**WHAT NEEDS TO BE DONE**
Output, exactly and with no pictures, the line that contains "убирается так, как другие не могут" and every line that comes after it in the data below, the last one included.

Stored dataset items
--- START ---

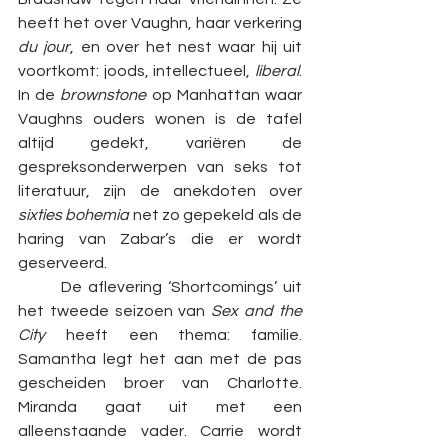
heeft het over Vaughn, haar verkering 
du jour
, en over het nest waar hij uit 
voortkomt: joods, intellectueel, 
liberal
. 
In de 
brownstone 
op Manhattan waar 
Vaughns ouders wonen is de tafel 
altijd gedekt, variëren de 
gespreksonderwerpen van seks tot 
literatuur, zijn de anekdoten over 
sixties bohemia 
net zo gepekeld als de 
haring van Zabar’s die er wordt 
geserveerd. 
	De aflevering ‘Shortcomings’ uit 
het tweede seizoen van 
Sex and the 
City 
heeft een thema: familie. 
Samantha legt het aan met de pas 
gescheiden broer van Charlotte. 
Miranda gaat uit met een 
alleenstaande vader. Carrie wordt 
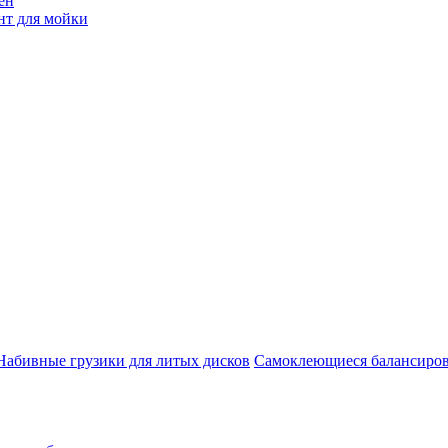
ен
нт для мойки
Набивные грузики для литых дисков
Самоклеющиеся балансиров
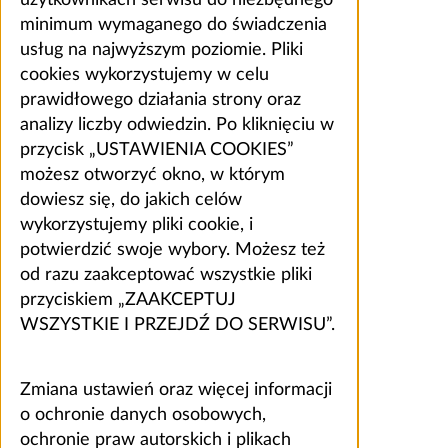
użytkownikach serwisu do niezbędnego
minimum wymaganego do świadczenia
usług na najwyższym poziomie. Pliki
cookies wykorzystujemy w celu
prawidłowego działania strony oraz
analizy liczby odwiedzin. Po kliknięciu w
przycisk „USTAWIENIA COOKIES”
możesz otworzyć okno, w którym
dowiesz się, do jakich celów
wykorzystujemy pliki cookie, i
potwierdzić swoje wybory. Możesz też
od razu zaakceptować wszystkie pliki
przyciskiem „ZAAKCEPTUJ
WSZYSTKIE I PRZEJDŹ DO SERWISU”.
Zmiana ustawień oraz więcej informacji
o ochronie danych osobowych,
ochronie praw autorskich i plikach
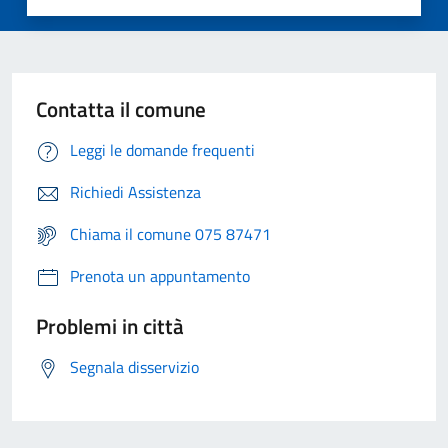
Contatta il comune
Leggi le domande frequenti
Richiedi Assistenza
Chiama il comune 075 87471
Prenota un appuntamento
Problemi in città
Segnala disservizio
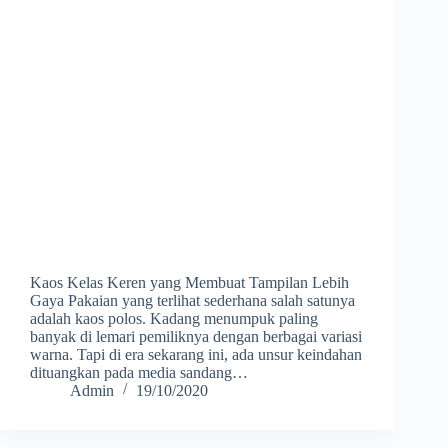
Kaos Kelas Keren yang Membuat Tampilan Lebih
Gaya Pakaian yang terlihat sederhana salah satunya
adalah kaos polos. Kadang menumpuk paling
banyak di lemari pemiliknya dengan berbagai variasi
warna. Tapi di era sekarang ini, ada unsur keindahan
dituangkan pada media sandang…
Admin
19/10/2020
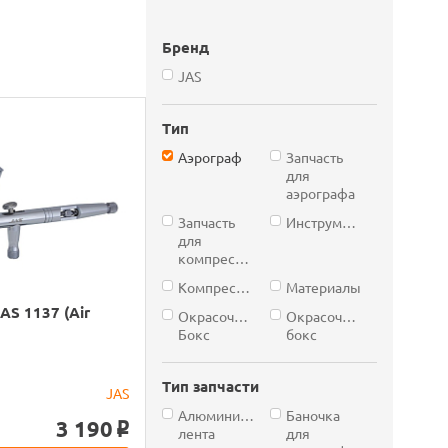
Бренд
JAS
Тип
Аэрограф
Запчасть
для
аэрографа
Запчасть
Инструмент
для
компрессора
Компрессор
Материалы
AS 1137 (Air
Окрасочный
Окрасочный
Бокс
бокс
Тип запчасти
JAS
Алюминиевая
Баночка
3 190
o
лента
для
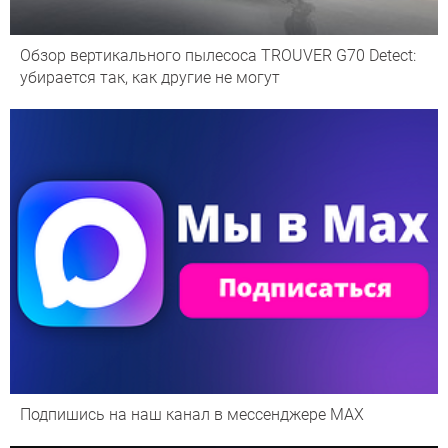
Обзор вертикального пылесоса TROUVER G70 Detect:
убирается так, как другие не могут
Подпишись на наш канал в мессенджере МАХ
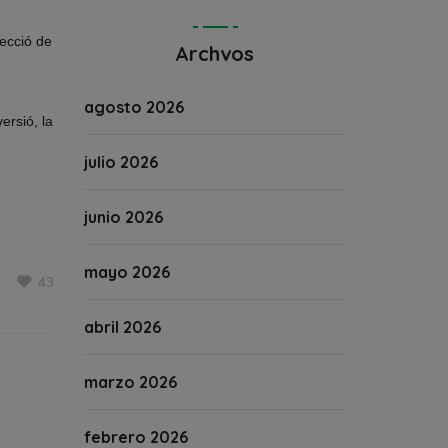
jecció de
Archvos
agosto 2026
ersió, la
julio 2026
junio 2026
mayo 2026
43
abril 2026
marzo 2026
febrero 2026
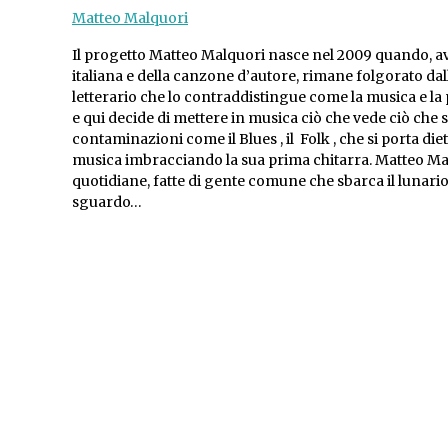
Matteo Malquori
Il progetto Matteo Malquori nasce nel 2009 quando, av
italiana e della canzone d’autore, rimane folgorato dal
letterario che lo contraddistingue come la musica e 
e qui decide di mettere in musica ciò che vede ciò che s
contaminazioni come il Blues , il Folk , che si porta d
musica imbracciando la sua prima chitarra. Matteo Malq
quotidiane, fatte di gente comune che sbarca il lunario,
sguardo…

--- END ---

**SOLUTION BELOW**
убирается так, как другие не могут
Подпишись на наш канал в мессенджере МАХ
jecció de
Archvos
agosto 2026
ersió, la
julio 2026
junio 2026
mayo 2026
43
abril 2026
marzo 2026
febrero 2026
Matteo Malquori
Il progetto Matteo Malquori nasce nel 2009 quando, av
italiana e della canzone d’autore, rimane folgorato dal
letterario che lo contraddistingue come la musica e 
e qui decide di mettere in musica ciò che vede ciò che s
contaminazioni come il Blues , il Folk , che si porta d
musica imbracciando la sua prima chitarra. Matteo Malq
quotidiane, fatte di gente comune che sbarca il lunario,
sguardo…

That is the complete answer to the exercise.